Applegate remembers there was an outhouse outside the church when he was a very young boy, before the church added an annex with fellowship hall, indoor restrooms and kitchen to its building in 1959.

But more than structural changes, he remembers people through the years who did their part in the church’s work and set an example.The Montrose sisters, Beverly and Rosalind, kept up with church history and accounting. Flora Jean Arthur was a faithful pianist for many years.

Robert Truitt was a longtime lay leader who recruited people for different tasks and roles, “and if we wanted to change something, he’d say, ‘We’d better think about that biblically,’” Applegate recalls.

Nicholson and Konkle “had humble hearts,” he said. “They did not want to be in the spotlight for anything, but they were important to the church.”

Yet the story of Mt. Lebanon does not start with that group of people or the building in which they have gathered. It begins with pioneers who arrived in Brandywine Township around the 1830s and cleared land and began farming, and/or brought their trades knowledge and started businesses. Some of their names are visible in two cemeteries flanking the church; the earliest burials appear to have been in the 1850s. The cemeteries are separate organizations from the church, Applegate said, but various families of the church are among the people buried there: Milbourn, Andis, Low, Richardson, Pope, Smith and others.

Mill operator James Smith welcomed a circuit-riding minister, Thomas Shipp, when he came to the township and proposed starting a church. According to a book of church history — “Mount Lebanon: A Frontier Faith,” edited by Hancock County Historian Joseph Skvarenina — a revival meeting in a nearby home yielded a group of 16 who organized Mt. Lebanon Methodist Protestant Church in 1848. Smith offered land for the first building, a log structure that stood in what’s now the cemetery south of the present building.

The log structure burned in 1858, and services continued in area school houses until a brick structure was built at 3447 S. State Road 9, south of Greenfield, in 1882.

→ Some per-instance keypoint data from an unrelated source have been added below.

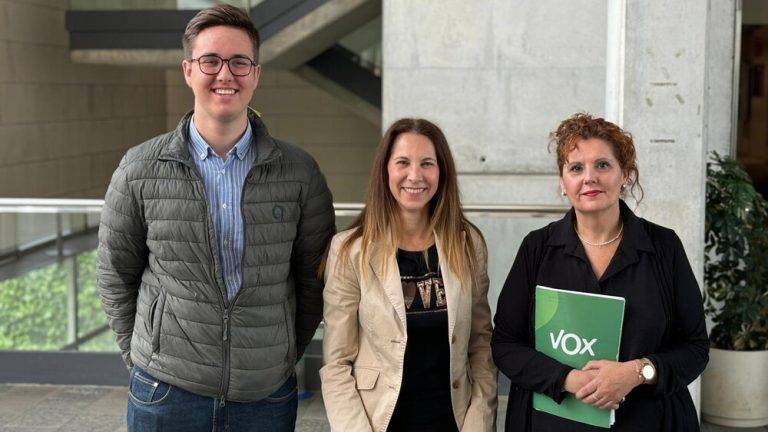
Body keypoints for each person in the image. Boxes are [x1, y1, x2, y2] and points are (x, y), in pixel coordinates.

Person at [97, 5, 335, 431]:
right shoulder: (139, 168)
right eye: (211, 60)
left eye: (239, 62)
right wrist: (141, 355)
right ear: (188, 70)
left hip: (264, 396)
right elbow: (115, 272)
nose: (225, 74)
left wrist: (279, 354)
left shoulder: (299, 172)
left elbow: (313, 278)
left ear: (256, 74)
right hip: (166, 391)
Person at [491, 113, 709, 431]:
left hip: (648, 421)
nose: (589, 177)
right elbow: (506, 344)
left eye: (603, 165)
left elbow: (695, 348)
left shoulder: (664, 247)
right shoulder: (536, 248)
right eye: (576, 168)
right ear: (563, 183)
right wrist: (569, 379)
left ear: (626, 175)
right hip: (552, 420)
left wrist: (638, 372)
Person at [320, 118, 497, 432]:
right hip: (379, 422)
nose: (415, 175)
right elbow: (337, 363)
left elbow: (481, 346)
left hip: (453, 420)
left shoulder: (468, 244)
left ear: (441, 172)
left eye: (427, 163)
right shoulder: (349, 251)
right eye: (403, 162)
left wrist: (478, 422)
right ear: (385, 169)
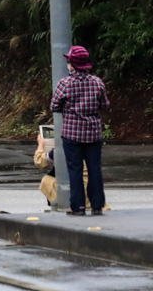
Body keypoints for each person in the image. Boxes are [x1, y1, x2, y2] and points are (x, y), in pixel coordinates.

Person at [50, 45, 110, 216]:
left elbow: (54, 106)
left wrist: (69, 109)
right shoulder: (97, 82)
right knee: (94, 168)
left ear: (72, 64)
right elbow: (104, 104)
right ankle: (97, 205)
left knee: (75, 169)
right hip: (93, 132)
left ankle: (78, 207)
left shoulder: (65, 83)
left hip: (72, 133)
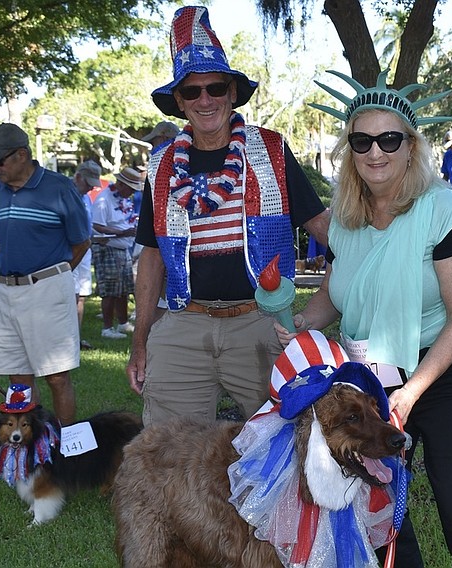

This is the building Applegate began attending as a boy. This is the building where young people grew into pastors, and missionaries and future church leaders. The church history book includes a list of ministers and missionaries sent out from Mt. Lebanon.

This is the building where people worked to expand and improve the space. Young people sold sloppy joes at local auctions and apple dumplings at the Riley Festival to raise money for some of the stained glass windows. The church added on in 1959 and 1982.

This is the building where a congregation gathered for homemade doughnuts and one-act plays on New Year’s Eve, where children carefully recited their rehearsed parts for Christmas programs and children’s day programs. “We were scared to death to get up before the church,” Marie DeShong writes in the church history book, “but people always said we were good.”

This is the building where present-day members gather crutches, wheelchairs and medical supplies to provide to those who need them. It’s where they organize electronics recycling days to allow people to properly dispose of computers, TVs and other electronics. It where they exit, under Konkle’s hand-made wooden “Depart to serve” sign, to go out and volunteer at the local hospital, or homeless shelter, or food pantry.

This is the building where the congregation has prayed together through the decades. Both Applegate and another longtime member, Linda Virt, mentioned prayerfulness as a foremost characteristic of the church. An anniversary banner outside notes the congregation is “Celebrating 175 years and still praying together!”

The prayers continue as the church looks back on 175 years and celebrates with music, cake and ice cream.

“We just want to have a good time that we’ve been there 175 years,” Applegate said. “We pray that we’ll have more years to come.”

CELEBRATING 175 YEARS

Mt. Lebanon United Methodist Church will celebrate its 175th anniversary on June 11, and the community is invited.

The Victorious Trio will lead a service at 10:30 a.m.

At 6:30 p.m., Fred Powers will lead a hymn sing. Powers was part of the Melody Masters that for many years would play hymn sing concerts at local churches and the Hancock County 4-H Fair.

After the hymn sing, cake and ice cream will be served.